REQUEST => Search the records below for the string "notre", and report each line that contains it.

•••

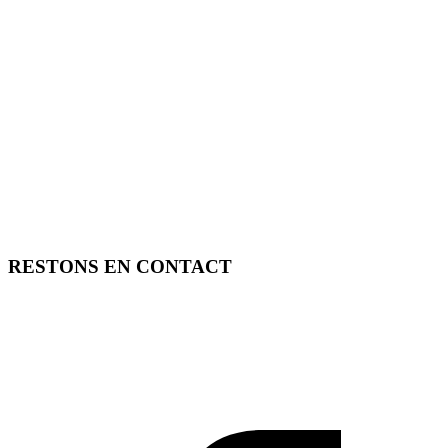
RESTONS EN CONTACT
FREE TOOLS vous propose 3 articles hebdomadaires.
Pour ne rien rater, abonnez-vous à nos réseaux sociaux, à notre
newsletter ou à notre flux RSS.
SOUTENEZ FREE TOOLS, ABONNEZ-VOUS!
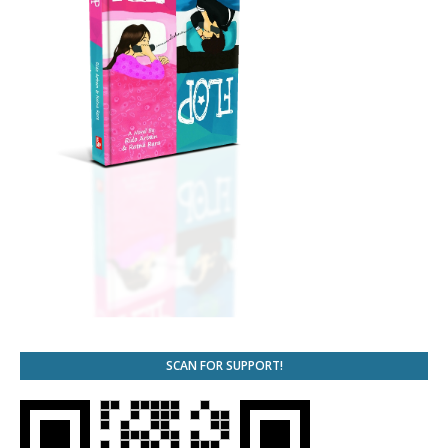
SCAN FOR SUPPORT!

•••

ANSWER FOR THIS EXERCISE =>
Pour ne rien rater, abonnez-vous à nos réseaux sociaux, à notre
newsletter ou à notre flux RSS.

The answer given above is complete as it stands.